Tudo o que planejamos deu certo sem intercorrências maiores. Cruzamos a fronteira na madrugada do dia 25/11. O plano era passar antes das caravanas de ônibus das torcidas (organizadas e excursões). Optamos por uma estadia num balneário a 80km do estádio, devido às poucas opções na capital.
Havia notícias de que estava ocorrendo uma verdadeira invasão rubro-negra. As imagens que chegavam de Punta del Este e Montevideo mostravam que um grande número de flamenguistas tinha cruzado a fronteira. E isto se confirmou no estádio. Ouso dizer que estávamos na proporção de 70/30.
Estas 48h de concentração no balneário Solís foram para mim um reencontro com o rubro-negrismo. Moro há 14 anos no Rio Grande do Sul, estado apaixonado pela dupla grenal mais que pelo futebol propriamente dito. Naturalmente a distância me impede acompanhar jogos junto com companheiros de torcida. Além disso, passamos muitas temporadas com um desempenho muito aquém do esperado. Esses fatores contribuíram para um relativo distanciamento do Flamengo.
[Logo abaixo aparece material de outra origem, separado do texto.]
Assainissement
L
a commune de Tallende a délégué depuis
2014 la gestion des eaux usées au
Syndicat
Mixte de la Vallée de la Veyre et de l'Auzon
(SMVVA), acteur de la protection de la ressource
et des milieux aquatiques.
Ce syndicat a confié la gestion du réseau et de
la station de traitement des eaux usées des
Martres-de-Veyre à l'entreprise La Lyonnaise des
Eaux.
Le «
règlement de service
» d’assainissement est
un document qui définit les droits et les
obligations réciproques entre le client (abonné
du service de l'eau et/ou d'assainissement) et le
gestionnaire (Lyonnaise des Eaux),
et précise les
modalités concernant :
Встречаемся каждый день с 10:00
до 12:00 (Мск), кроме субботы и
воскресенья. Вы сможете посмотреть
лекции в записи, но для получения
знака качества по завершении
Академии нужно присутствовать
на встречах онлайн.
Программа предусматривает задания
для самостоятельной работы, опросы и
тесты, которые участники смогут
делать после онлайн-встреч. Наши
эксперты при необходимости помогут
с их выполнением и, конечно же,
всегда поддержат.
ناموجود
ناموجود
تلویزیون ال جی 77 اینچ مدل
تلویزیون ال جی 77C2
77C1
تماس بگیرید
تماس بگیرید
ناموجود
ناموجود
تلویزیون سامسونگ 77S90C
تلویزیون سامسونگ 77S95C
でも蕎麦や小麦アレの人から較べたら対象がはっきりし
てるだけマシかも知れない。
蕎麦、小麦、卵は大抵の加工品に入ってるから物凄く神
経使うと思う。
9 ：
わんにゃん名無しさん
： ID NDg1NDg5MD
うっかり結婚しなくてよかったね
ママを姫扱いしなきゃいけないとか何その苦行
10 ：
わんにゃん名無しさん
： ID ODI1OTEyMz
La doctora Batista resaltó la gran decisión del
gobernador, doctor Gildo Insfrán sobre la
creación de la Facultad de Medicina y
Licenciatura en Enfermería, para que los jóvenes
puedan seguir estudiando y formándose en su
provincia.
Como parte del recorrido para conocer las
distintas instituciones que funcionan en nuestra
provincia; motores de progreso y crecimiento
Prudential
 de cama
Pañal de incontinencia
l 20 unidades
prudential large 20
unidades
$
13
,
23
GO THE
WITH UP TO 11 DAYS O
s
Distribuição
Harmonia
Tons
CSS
O sentimento reviveu no ano mágico e inesquecível de 2019, naqueles meses em que estivemos comandados pelo “senhor Jesus”, aquela “raposa velha” do futebol português, conhecido na terrinha como “mestre das táticas”. Mas foi nesse período de 48 horas em Solís, em que reencontrei amigos de infância no mesmo sentimento de torcer pelo Flamengo, que de fato reacendeu a velha chama rubro-negra. Todos estávamos confiantes e essa confiança foi nutrida nas conversas, nas lembranças de histórias de amigos em comum e sobretudo nas vastas risadas sempre acompanhadas de uma boa cerveja uruguaia.
De todos os reencontros que a viagem me proporcionou, aquele com meu velho rubro-negrismo foi o que mais me marcou. De certa forma, eu já havia reencontrado minhas raízes flamengas após a chegada de Jesus e especialmente em razão do amor (e do ardor) que minha filha, Joana, devota ao time. Mas foi esta viagem, com velhos amigos de minha terra, o que de fato selou o reencontro.
Com esse sentimento, na manhã do dia 27/11, fomos a Montevideo. Nosso destino foi o estádio Centenário, palco de tantos jogos decisivos, onde há 40 anos conquistamos nossa primeira Libertadores com Zico liderando a mítica geração de 81, que tanto viveu no nosso imaginário. A história da final da última Libertadores já foi contada e recontada. A derrota, atribuída a uma falha de um bom jogador (assim considero) que não vinha jogando mal (idem), deve-se na verdade a causas mais profundas. Deve-se à série de erros e escolhas das pessoas que comandam o clube.
A derrota me trouxe a realidade de ser rubro-negro. Obviamente saí triste do jogo, mas me reconfortei com a resiliência de meus amigos. Perder é do jogo. Não venceremos sempre, mesmo se tivermos o melhor time. O importante é levantar a cabeça, seguir na torcida, jamais desistir. Eis a essência de nossa torcida: mesmo após as mais duras derrotas, mantemos o bom humor tipicamente rubro-negro. Sempre cheios da confiança de que o melhor está por vir. Nosso grupo de whatsapp até já mudou de título: “final da libertadores – 2022”. Guaiaquil que nos aguarde.